[Rows from a data collection]

══════

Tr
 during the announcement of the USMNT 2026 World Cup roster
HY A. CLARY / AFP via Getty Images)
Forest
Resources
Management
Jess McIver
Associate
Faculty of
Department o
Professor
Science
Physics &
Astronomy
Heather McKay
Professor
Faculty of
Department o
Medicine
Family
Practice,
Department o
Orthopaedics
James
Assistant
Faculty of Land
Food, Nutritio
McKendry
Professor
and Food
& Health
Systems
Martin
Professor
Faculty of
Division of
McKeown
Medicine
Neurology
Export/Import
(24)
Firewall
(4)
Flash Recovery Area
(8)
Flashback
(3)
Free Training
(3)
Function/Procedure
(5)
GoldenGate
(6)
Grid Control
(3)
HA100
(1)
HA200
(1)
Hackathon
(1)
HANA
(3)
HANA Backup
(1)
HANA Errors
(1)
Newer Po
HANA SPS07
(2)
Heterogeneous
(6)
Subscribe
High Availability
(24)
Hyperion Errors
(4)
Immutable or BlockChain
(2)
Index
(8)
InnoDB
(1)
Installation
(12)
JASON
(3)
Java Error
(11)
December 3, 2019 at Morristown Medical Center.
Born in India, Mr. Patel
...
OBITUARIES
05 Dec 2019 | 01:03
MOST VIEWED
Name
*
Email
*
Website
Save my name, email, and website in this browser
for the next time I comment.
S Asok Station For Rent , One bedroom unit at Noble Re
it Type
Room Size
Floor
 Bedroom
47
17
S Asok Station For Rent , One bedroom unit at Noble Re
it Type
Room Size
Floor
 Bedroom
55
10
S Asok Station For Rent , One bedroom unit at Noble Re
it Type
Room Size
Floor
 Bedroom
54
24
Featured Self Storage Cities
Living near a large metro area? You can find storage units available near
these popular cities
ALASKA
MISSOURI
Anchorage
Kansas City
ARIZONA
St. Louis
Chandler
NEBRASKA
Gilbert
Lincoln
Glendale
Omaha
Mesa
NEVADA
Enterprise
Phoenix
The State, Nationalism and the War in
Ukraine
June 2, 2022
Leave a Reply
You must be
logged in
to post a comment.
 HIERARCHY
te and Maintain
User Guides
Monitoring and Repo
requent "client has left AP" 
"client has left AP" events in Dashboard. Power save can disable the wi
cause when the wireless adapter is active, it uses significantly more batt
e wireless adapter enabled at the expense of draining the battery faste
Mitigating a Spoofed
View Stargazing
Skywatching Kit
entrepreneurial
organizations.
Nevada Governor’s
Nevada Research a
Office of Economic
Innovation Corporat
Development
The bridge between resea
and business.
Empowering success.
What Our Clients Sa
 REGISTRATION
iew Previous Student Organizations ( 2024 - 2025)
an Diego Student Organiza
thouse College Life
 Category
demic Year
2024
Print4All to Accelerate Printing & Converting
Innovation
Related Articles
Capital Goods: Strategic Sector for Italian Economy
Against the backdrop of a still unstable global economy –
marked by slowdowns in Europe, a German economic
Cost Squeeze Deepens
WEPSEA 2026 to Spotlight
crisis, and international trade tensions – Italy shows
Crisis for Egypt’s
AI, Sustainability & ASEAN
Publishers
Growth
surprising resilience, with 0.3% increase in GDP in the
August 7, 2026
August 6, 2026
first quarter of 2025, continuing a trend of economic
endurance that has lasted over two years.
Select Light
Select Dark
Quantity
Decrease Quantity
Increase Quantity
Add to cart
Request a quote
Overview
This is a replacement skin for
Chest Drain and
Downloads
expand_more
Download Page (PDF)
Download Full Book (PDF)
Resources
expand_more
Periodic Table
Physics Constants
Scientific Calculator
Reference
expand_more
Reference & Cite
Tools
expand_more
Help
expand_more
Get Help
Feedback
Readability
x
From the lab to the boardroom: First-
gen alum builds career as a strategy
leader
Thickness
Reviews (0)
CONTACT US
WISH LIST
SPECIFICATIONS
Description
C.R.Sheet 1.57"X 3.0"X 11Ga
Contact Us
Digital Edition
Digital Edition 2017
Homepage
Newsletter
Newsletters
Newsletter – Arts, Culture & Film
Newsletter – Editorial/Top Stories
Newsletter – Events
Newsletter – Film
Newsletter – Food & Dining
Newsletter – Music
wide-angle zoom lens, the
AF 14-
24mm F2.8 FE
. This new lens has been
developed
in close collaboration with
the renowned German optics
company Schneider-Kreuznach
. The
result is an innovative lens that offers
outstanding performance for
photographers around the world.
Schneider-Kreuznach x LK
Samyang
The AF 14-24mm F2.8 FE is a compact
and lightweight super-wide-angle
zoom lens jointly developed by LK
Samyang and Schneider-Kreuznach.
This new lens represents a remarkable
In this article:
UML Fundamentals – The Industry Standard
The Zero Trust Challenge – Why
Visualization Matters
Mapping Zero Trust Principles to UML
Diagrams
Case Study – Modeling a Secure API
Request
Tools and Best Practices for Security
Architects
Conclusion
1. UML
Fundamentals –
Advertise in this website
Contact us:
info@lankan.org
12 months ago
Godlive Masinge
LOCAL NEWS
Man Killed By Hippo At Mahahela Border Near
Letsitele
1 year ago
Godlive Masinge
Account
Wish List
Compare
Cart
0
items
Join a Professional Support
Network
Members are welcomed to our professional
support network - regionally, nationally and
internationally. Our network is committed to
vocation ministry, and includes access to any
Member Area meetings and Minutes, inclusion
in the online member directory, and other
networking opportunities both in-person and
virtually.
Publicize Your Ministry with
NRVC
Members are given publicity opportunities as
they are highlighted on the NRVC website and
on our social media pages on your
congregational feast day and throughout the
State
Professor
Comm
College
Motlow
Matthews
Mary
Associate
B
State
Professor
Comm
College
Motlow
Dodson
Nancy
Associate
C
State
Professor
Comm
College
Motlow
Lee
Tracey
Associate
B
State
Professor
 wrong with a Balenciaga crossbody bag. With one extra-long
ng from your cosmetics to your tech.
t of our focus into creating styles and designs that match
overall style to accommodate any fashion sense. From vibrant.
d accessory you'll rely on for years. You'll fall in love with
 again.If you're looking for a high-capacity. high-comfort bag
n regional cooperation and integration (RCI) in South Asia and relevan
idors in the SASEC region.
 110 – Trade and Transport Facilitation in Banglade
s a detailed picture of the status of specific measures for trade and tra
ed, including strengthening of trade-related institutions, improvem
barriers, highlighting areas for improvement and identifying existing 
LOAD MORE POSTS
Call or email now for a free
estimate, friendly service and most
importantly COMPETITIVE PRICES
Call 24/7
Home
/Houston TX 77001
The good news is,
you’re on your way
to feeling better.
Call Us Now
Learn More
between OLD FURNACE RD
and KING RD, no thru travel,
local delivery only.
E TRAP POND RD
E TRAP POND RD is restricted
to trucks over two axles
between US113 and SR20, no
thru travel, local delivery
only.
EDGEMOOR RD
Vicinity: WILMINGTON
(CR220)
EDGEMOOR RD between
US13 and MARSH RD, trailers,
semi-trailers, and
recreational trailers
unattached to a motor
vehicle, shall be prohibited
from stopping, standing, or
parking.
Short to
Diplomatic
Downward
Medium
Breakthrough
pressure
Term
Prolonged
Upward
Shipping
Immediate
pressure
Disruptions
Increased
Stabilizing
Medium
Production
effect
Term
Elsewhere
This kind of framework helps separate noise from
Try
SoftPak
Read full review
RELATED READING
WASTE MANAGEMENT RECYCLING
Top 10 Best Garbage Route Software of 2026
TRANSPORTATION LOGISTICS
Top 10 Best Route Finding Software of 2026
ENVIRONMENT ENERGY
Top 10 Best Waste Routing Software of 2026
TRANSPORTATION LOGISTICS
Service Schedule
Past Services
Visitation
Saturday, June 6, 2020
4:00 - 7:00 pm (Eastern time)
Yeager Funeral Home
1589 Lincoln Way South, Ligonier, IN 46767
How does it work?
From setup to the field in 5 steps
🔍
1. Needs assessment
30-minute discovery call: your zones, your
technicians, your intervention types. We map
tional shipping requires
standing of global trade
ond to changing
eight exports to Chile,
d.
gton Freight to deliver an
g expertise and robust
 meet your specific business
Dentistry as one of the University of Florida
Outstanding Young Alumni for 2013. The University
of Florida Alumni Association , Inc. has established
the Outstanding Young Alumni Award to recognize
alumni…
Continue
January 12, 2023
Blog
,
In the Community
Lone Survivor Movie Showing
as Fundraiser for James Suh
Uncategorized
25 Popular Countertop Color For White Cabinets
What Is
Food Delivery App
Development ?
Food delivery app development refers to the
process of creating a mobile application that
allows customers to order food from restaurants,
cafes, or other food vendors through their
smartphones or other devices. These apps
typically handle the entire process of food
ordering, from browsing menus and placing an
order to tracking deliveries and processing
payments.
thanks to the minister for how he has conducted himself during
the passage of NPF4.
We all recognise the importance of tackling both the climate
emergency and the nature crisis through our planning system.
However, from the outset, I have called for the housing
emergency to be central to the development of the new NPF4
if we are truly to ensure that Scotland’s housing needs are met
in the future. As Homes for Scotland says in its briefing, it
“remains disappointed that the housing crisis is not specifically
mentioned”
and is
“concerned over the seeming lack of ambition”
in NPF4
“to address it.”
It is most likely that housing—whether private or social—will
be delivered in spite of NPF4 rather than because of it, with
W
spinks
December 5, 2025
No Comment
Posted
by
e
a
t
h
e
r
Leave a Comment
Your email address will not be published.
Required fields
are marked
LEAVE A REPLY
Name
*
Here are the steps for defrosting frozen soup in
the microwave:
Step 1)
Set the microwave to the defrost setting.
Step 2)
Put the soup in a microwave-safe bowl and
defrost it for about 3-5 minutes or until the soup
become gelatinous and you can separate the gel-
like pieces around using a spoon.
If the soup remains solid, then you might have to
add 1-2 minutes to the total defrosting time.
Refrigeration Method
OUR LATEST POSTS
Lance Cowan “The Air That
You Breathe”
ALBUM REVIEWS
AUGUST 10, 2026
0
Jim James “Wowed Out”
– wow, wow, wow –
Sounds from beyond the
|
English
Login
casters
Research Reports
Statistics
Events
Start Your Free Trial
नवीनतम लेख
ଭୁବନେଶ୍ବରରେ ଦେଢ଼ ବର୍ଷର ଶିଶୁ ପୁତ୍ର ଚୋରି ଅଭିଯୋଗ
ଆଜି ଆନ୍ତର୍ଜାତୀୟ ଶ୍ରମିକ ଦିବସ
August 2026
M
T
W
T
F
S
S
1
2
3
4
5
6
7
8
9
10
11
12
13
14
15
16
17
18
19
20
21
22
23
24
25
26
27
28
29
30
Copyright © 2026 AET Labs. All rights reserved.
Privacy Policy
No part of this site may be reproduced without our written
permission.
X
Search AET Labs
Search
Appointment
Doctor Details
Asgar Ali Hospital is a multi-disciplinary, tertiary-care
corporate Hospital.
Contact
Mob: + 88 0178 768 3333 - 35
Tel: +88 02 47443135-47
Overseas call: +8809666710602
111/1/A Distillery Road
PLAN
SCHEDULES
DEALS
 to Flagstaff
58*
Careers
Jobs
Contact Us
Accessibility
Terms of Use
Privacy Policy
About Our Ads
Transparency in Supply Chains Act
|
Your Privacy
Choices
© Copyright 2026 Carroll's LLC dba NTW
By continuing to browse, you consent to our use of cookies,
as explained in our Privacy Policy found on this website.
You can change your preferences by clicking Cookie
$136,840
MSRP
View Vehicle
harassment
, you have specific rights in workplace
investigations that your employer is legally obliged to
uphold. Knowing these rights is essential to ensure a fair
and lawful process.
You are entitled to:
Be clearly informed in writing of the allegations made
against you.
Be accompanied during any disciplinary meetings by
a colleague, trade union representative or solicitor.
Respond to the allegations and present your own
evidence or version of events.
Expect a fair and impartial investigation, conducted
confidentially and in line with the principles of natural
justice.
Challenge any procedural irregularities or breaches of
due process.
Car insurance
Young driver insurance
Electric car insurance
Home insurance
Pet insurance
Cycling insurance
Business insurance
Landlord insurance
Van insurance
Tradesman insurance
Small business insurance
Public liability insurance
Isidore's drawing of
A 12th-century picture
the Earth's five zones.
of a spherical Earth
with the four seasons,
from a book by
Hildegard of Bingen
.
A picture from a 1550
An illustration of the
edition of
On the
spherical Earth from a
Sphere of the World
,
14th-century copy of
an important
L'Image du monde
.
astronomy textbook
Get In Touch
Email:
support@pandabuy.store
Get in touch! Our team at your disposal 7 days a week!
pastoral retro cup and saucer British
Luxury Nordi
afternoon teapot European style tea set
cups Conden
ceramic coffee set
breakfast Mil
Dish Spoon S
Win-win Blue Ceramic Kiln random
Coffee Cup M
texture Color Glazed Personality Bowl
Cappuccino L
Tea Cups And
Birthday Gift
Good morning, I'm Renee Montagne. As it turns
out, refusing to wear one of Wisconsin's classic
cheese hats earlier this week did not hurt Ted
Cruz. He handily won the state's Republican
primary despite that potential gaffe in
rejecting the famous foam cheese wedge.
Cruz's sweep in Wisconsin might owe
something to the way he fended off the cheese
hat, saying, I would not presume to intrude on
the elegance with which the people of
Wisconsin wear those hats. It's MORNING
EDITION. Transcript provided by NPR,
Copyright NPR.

══════

### WHAT THIS TASK INVOLVES:
Identify each line in the rows above that contains the string "around" and copy those lines. Matching is case-sensitive.

### TASK OUTPUT:
photographers around the world.
like pieces around using a spoon.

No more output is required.